GrangerCausalityTest@Transpose[{robusta, arabica}]
0.8631
Quoting from Dave Giles' page:
"In summary, we have reasonable evidence of Granger causality from the price of Arabica coffee to the price of Robusta coffee, but not vice versa."
Check
Using Free Statistics Software with the coffee data, plotting the results for the first ten lags.
ListLinePlot[{
{0.4541, 0.8248, 0.0696, 0.0454, 0.061,
0.0445, 0.0201, 0.0052, 0.0039, 0.0307},
{0.2605, 0.3755, 0.7118, 0.4239, 0.3455,
0.2779, 0.1233, 0.0361, 0.0055, 0.0172},
ConstantArray[0.05, 10]}, AxesOrigin -> {0, 0},
Epilog -> Inset["P-value 0.05", {1.5, 0.08}]]

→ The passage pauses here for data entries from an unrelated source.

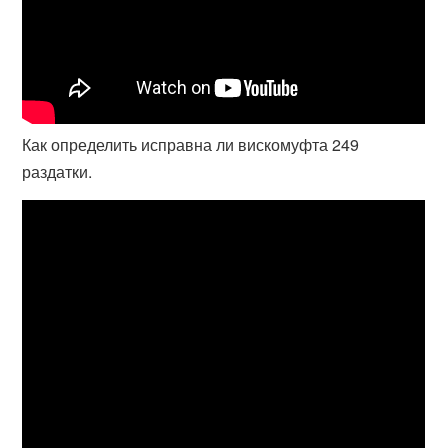
Как определить исправна ли вискомуфта 249
раздатки.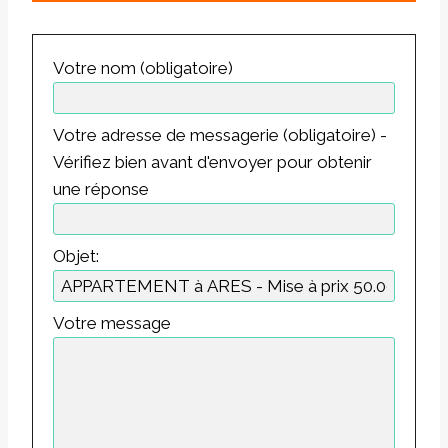
Votre nom (obligatoire)
Votre adresse de messagerie (obligatoire) -
Vérifiez bien avant d'envoyer pour obtenir
une réponse
Objet:
Votre message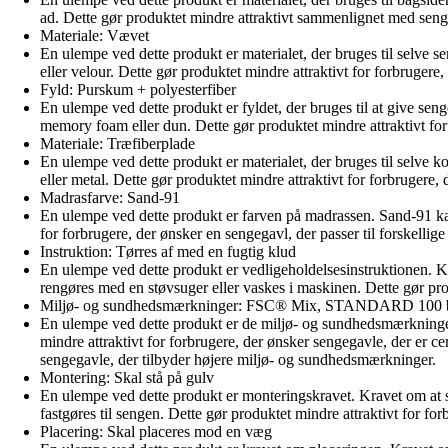
ad. Dette gør produktet mindre attraktivt sammenlignet med seng
Materiale: Vævet
En ulempe ved dette produkt er materialet, der bruges til selve 
eller velour. Dette gør produktet mindre attraktivt for forbrugere
Fyld: Purskum + polyesterfiber
En ulempe ved dette produkt er fyldet, der bruges til at give s
memory foam eller dun. Dette gør produktet mindre attraktivt for
Materiale: Træfiberplade
En ulempe ved dette produkt er materialet, der bruges til selve
eller metal. Dette gør produktet mindre attraktivt for forbrugere,
Madrasfarve: Sand-91
En ulempe ved dette produkt er farven på madrassen. Sand-91 kan
for forbrugere, der ønsker en sengegavl, der passer til forskellige
Instruktion: Tørres af med en fugtig klud
En ulempe ved dette produkt er vedligeholdelsesinstruktionen. 
rengøres med en støvsuger eller vaskes i maskinen. Dette gør pro
Miljø- og sundhedsmærkninger: FSC® Mix, STANDARD 1
En ulempe ved dette produkt er de miljø- og sundhedsmærkning
mindre attraktivt for forbrugere, der ønsker sengegavle, der er
sengegavle, der tilbyder højere miljø- og sundhedsmærkninger.
Montering: Skal stå på gulv
En ulempe ved dette produkt er monteringskravet. Kravet om at 
fastgøres til sengen. Dette gør produktet mindre attraktivt for 
Placering: Skal placeres mod en væg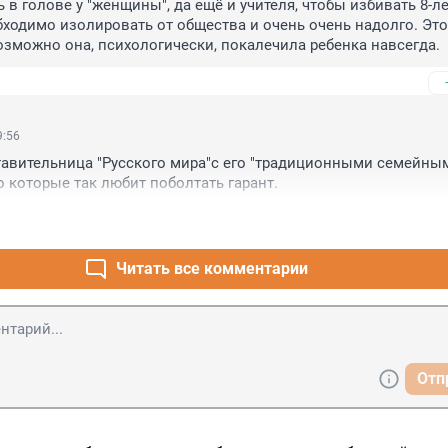
 в голове у "женщины", да ещё и учителя, чтобы избивать 8-ле
бходимо изолировать от общества и очень очень надолго. Это
озможно она, психологически, покалечила ребенка навсегда.
9:56
авительница "Русского мира"с его "традиционными семейным
о которые так любит поболтать гарант.
Читать все комментарии
Отп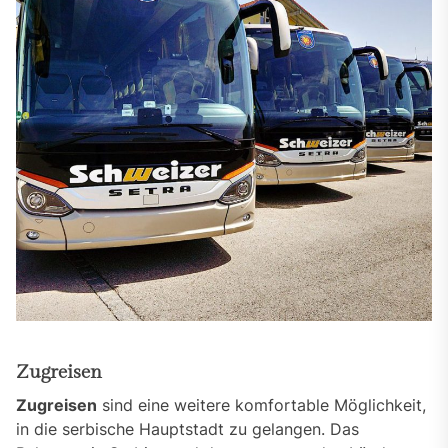
Zugreisen
Zugreisen
sind eine weitere komfortable Möglichkeit,
in die serbische Hauptstadt zu gelangen. Das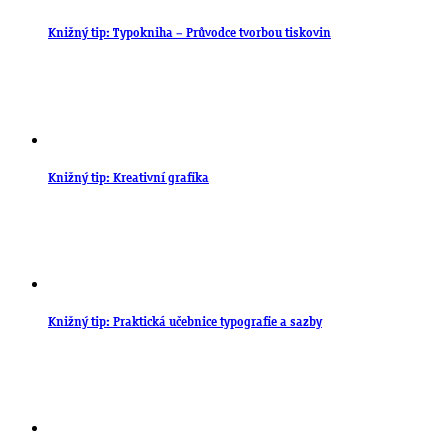
Knižný tip: Typokniha – Průvodce tvorbou tiskovin
Knižný tip: Kreativní grafika
Knižný tip: Praktická učebnice typografie a sazby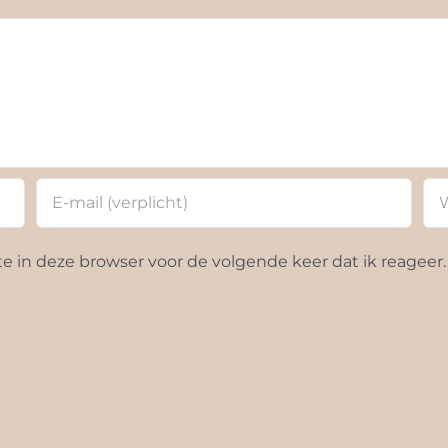
 in deze browser voor de volgende keer dat ik reageer.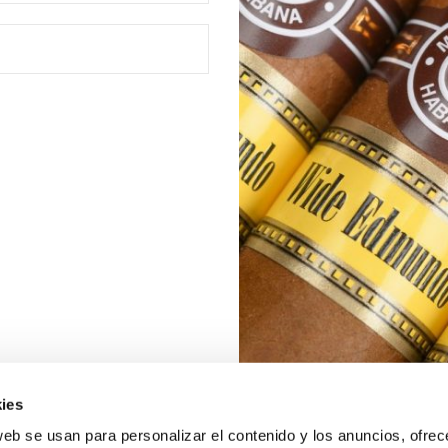
ies
web se usan para personalizar el contenido y los anuncios, ofrec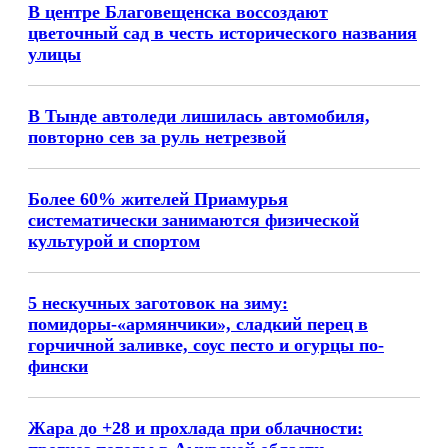
В центре Благовещенска воссоздают
цветочный сад в честь исторического названия
улицы
В Тынде автоледи лишилась автомобиля,
повторно сев за руль нетрезвой
Более 60% жителей Приамурья
систематически занимаются физической
культурой и спортом
5 нескучных заготовок на зиму:
помидоры-«армянчики», сладкий перец в
горчичной заливке, соус песто и огурцы по-
фински
Жара до +28 и прохлада при облачности: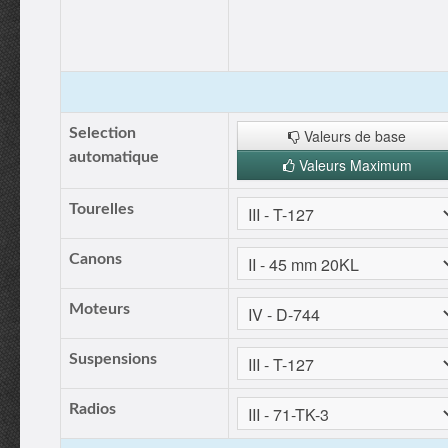
Selection
Valeurs de base
automatique
Valeurs Maximum
Tourelles
Canons
Moteurs
Suspensions
Radios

The results indicate a rejection of the hypothesis that the price of Arabica coffee does not affect the price of Robusta coffee.
The shape of the graph is similar to that produced by Alex's function, but clearly there are differences.
Additional note
The results from Alex's function match exactly the results from here:
MathGroup archive: implementation of Granger causality tests in Mathematica
dated Jan 2006, by Darren Glosemeyer, Wolfram Research.

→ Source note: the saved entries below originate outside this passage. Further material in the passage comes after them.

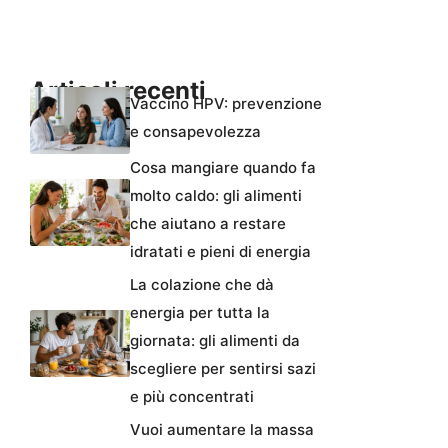
Articoli recenti
Vaccino HPV: prevenzione
e consapevolezza
Cosa mangiare quando fa
molto caldo: gli alimenti
che aiutano a restare
idratati e pieni di energia
La colazione che dà
energia per tutta la
giornata: gli alimenti da
scegliere per sentirsi sazi
e più concentrati
Vuoi aumentare la massa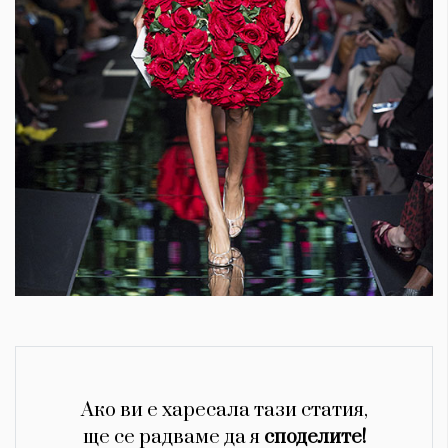
Ако ви е харесала тази статия,
ще се радваме да я
споделите!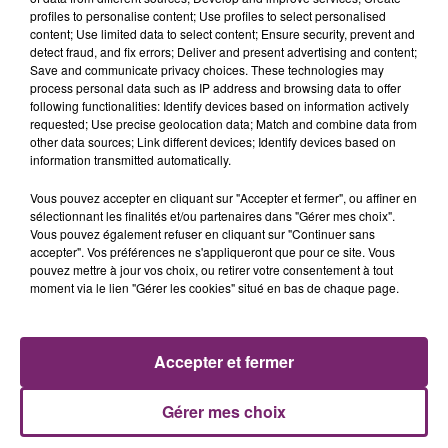
profiles to personalise content; Use profiles to select personalised
content; Use limited data to select content; Ensure security, prevent and
detect fraud, and fix errors; Deliver and present advertising and content;
Save and communicate privacy choices. These technologies may
process personal data such as IP address and browsing data to offer
following functionalities: Identify devices based on information actively
requested; Use precise geolocation data; Match and combine data from
other data sources; Link different devices; Identify devices based on
information transmitted automatically.
La Bulle - Guinguette éphémère
Vous pouvez accepter en cliquant sur "Accepter et fermer", ou affiner en
de Frelinghien !
sélectionnant les finalités et/ou partenaires dans "Gérer mes choix".
Vous pouvez également refuser en cliquant sur "Continuer sans
accepter". Vos préférences ne s'appliqueront que pour ce site. Vous
pouvez mettre à jour vos choix, ou retirer votre consentement à tout
moment via le lien "Gérer les cookies" situé en bas de chaque page.
éclipse solaire du 12 Août 2026
Accepter et fermer
Gérer mes choix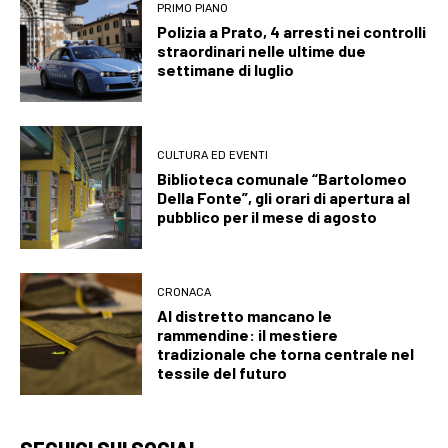
PRIMO PIANO
Polizia a Prato, 4 arresti nei controlli
straordinari nelle ultime due
settimane di luglio
CULTURA ED EVENTI
Biblioteca comunale “Bartolomeo
Della Fonte”, gli orari di apertura al
pubblico per il mese di agosto
CRONACA
Al distretto mancano le
rammendine: il mestiere
tradizionale che torna centrale nel
tessile del futuro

(Runs in version 7 but not 10.4, requiring legacy Statistics package.)
Further reading
- Chickens, Eggs, and Causality, or Which Came First?

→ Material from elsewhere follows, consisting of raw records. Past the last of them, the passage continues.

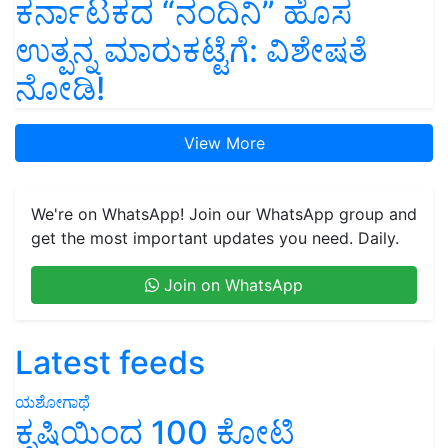
ಕರ್ನಾಟಕದ “ನಂದಿನಿ” ಹೊಸ
ಉತ್ಪನ್ನ ಮಾರುಕಟ್ಟೆಗೆ: ವಿಶೇಷತೆ
ನೋಡಿ!
View More
We're on WhatsApp! Join our WhatsApp group and
get the most important updates you need. Daily.
Join on WhatsApp
Latest feeds
ಯಶೋಗಾಥೆ
ಕೃಷಿಯಿಂದ 100 ಕೋಟಿ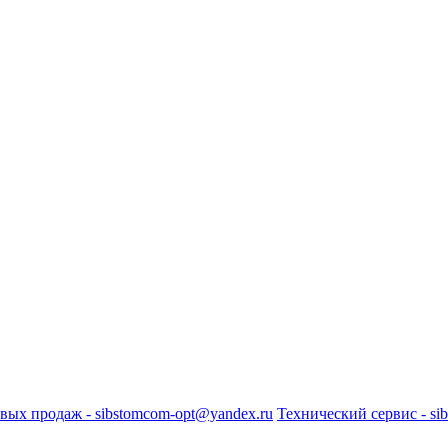
вых продаж - sibstomcom-opt@yandex.ru
Технический сервис - si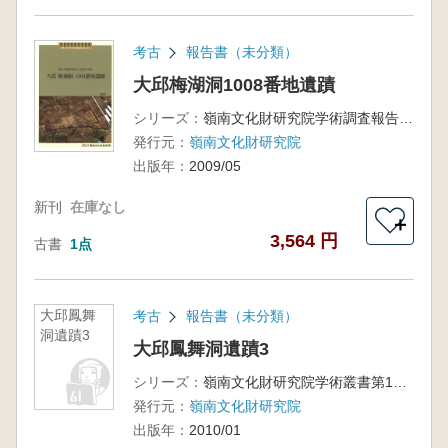
考古
報告書（未分類）
大邱梅湖洞1008番地遺蹟
シリーズ：
嶺南文化財研究院学術調査報告第162冊
発行元：
嶺南文化財研究院
出版年：
2009/05
新刊
在庫なし
＋
3,564 円
古書
1点
大邱鳳舞
考古
報告書（未分類）
洞遺蹟3
大邱鳳舞洞遺蹟3
シリーズ：
嶺南文化財研究院学術叢書第173冊
発行元：
嶺南文化財研究院
出版年：
2010/01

- Investigating Causal Relations by Econometric Models and Cross-spectral Methods
- Granger Causality: Theory and Applications (Guo, Ladroue, Feng)
I've installed the package, ?GrangerCausalityTest' gives
GrangerCausalityTest[dat, lag] returns a p-value for the null hypothesis that the first element in dat does not cause the second element in dat.
We remind the definition of the p-value (from Wikipedia):
the p-value is widely used in statistical hypothesis testing, specifically in null hypothesis significance testing. In this method, as part of experimental design, before performing the experiment, one first chooses a model (the null hypothesis) and a threshold value for p, called the significance level of the test, traditionally 5% or 1% and denoted as α. If the p-value is less than or equal to the chosen significance level (α), the test suggests that the observed data is inconsistent with the null hypothesis, so the null hypothesis must be rejected. However, that does not prove that the tested hypothesis is true. Nonetheless, it helps to clarify that p-values should not be confused with probability on hypothesis (as is done in Bayesian Hypothesis Testing) such as Pr(H|X), the probability of the hypothesis given the data, or Pr(H), the probability of the hypothesis being true, or Pr(X), the probability of observing the given data.
I tested with synthetic data the above function. Let's set α=5%. Therefore, if the output of GrangerCausalityTest[dat, lag] is <0.05, then we reject the hypothesis that the first element in dat does not cause the second element in dat. On the other hand if the output is > 0.05, then the we cannot reject the hypothesis that the first element in dat does not cause the second element in dat.
First I've generated two time-series (ts1,ts2), with unilateral causation ts1 -> ts2, i.e. the first time series causes the second one, but not viceversa.
ts1=Range[1,100];
ts2=Table[x + RandomReal[{-x/3, x/3}], {x, ts1}];
Applying GrangerCausality Test on these data, I found:
In[1]:= GrangerCausalityTest[Transpose[{ts2, ts1}], 1]
Out[1]= 1
In[2]:= GrangerCausalityTest[Transpose[{ts1, ts2}], 1]
Out[2]= 1.11022*10^-15
Thus, as the help function explains, the results should be interpreted as
The null hypothesis that ts2 does not cause ts1 is not rejected. Indeed, this is consistent with our generated data, as we have impose an unilateral causation ts1 -> ts2
The null hypothesis that ts1 does not cause ts2 is rejected. Indeed we know that ts1->ts2.
Therefore, with respect the coffee example above, the correct interpretation of the result is
The Granger causality test gives no evidence of causality from the price of Arabica coffee to the price of Robusta coffee, and vice versa.